By Colleen Isherwood
Although I have attended many investment conferences in Canada and the U.S., it's the first time I have been to the South American Hotel Investment Conference (SAHIC), held the last two days in Guayaquil, Ecuador. Here's my take on the hotel world viewed from the equator.
Canada seems very far away, though we did receive some mentions at the conference. Everyone is excited about the potential for tourism in Cuba, with a Cuban delegation providing the grand finale to the conference, toasted with Mojitos by the delegates.
Of course, the bar graph showing inbound tourism before the U.S. announcement had one huge bar for Canada and several much smaller bars for European countries. About a million and a half Canadians visit Cuba each year, but other countries are just now discovering it. The bars on the graph will be quite different in coming years.
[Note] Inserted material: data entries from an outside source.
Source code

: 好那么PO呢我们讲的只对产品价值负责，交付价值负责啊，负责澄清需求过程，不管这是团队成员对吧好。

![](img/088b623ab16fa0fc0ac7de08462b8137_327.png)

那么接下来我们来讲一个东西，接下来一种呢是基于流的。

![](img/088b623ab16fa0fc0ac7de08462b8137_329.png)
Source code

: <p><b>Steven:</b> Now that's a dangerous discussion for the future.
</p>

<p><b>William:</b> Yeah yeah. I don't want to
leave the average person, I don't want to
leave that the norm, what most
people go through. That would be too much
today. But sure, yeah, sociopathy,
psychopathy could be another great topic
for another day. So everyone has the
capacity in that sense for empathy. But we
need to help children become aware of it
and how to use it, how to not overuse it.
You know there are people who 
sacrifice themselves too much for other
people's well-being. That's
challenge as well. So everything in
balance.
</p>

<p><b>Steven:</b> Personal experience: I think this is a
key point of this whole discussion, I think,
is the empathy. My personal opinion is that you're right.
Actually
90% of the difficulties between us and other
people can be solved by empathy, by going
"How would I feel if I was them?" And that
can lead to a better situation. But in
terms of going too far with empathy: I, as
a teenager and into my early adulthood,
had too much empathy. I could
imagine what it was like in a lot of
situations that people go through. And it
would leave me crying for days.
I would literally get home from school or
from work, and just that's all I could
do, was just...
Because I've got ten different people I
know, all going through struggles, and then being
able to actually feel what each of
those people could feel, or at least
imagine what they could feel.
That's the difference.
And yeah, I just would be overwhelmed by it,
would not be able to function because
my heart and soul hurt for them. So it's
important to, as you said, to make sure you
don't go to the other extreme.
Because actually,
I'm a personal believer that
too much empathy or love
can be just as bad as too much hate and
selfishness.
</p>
The Cuban government plans to expand its hotel inventory by 4,500 rooms per year from the current tally of 378 properties with 65,770 rooms, and to increase the number of golf courses from two to 13 in the next few years, with a buildout of 27 in the longer term.
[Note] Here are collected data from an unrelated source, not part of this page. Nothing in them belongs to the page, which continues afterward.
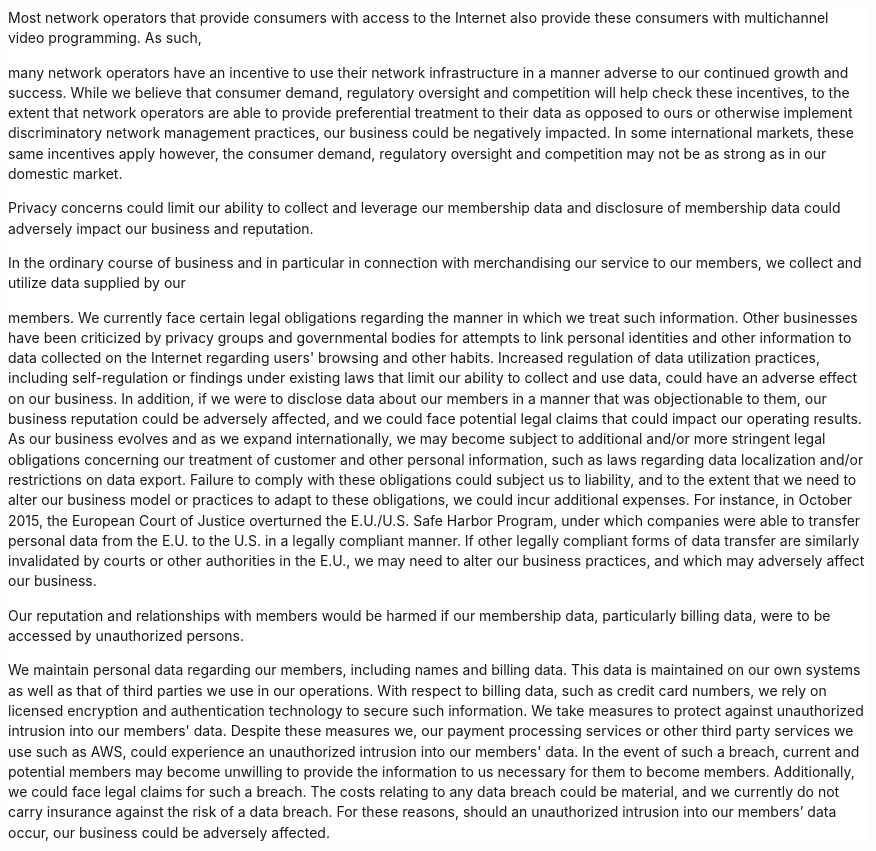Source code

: Most network operators that provide consumers with access to the Internet also provide these consumers with multichannel video programming. As such,

many network operators have an incentive to use their network infrastructure in a manner adverse to our continued growth and success. While we believe that
consumer demand, regulatory oversight and competition will help check these incentives, to the extent that network operators are able to provide preferential
treatment to their data as opposed to ours or otherwise implement discriminatory network management practices, our business could be negatively impacted. In
some international markets, these same incentives apply however, the consumer demand, regulatory oversight and competition may not be as strong as in our
domestic market.

Privacy concerns could limit our ability to collect and leverage our membership data and disclosure of membership data could adversely impact our
business and reputation.

In the ordinary course of business and in particular in connection with merchandising our service to our members, we collect and utilize data supplied by our

members. We currently face certain legal obligations regarding the manner in which we treat such information. Other businesses have been criticized by privacy
groups and governmental bodies for attempts to link personal identities and other information to data collected on the Internet regarding users' browsing and other
habits. Increased regulation of data utilization practices, including self-regulation or findings under existing laws that limit our ability to collect and use data, could
have an adverse effect on our business. In addition, if we were to disclose data about our members in a manner that was objectionable to them, our business
reputation could be adversely affected, and we could face potential legal claims that could impact our operating results. As our business evolves and as we expand
internationally, we may become subject to additional and/or more stringent legal obligations concerning our treatment of customer and other personal information,
such as laws regarding data localization and/or restrictions on data export. Failure to comply with these obligations could subject us to liability, and to the extent
that we need to alter our business model or practices to adapt to these obligations, we could incur additional expenses. For instance, in October 2015, the European
Court of Justice overturned the E.U./U.S. Safe Harbor Program, under which companies were able to transfer personal data from the E.U. to the U.S. in a legally
compliant manner. If other legally compliant forms of data transfer are similarly invalidated by courts or other authorities in the E.U., we may need to alter our
business practices, and which may adversely affect our business.

Our reputation and relationships with members would be harmed if our membership data, particularly billing data, were to be accessed by unauthorized
persons.

We maintain personal data regarding our members, including names and billing data. This data is maintained on our own systems as well as that of third
parties we use in our operations. With respect to billing data, such as credit card numbers, we rely on licensed encryption and authentication technology to secure
such information. We take measures to protect against unauthorized intrusion into our members' data. Despite these measures we, our payment processing services
or other third party services we use such as AWS, could experience an unauthorized intrusion into our members' data. In the event of such a breach, current and
potential members may become unwilling to provide the information to us necessary for them to become members. Additionally, we could face legal claims for
such a breach. The costs relating to any data breach could be material, and we currently do not carry insurance against the risk of a data breach. For these reasons,
should an unauthorized intrusion into our members’ data occur, our business could be adversely affected.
In 2017, there will be two SAHICs, including one in Havana, Cuba, May 15-16 and another in Buenos Aires, Argentina, Sept. 13-14.
Countries such as Ecuador are also courting Canadian and American retirees with new condo-hotel resorts. At press time, I was about to set out on a tour of some of those Ecuadorian properties, and will report back in the November issue of the magazine.
In Canada, news about Latin America has focused on the Zika virus, the Ecuador earthquake in April and developments in Brazil including the impeachment of president Dilma Rousseff, the World Cup and the Olympics. Other news stories included new presidents in Argentina and Peru, and the La Paz accord in Colombia, signed during the SAHIC conference.
Arturo Garcia Rosa, founder and president of SAHIC, and Patricia Boo of STR noted the North American press has had a huge impact on South American tourism. Coverage of the Ecuador earthquake made it look as though the whole country was devastated. In the case of Zika, the actual effect on South American tourism was not nearly as profound as H1N1 was in Mexico a few years back.
What came through loud and clear during two View from the Top panels featuring executives from global brands, was that the majors are working hard to round out their global offerings in Latin America, that the market has great potential as well as challenges, and that the brands all have plans for robust growth in the region over the next several years.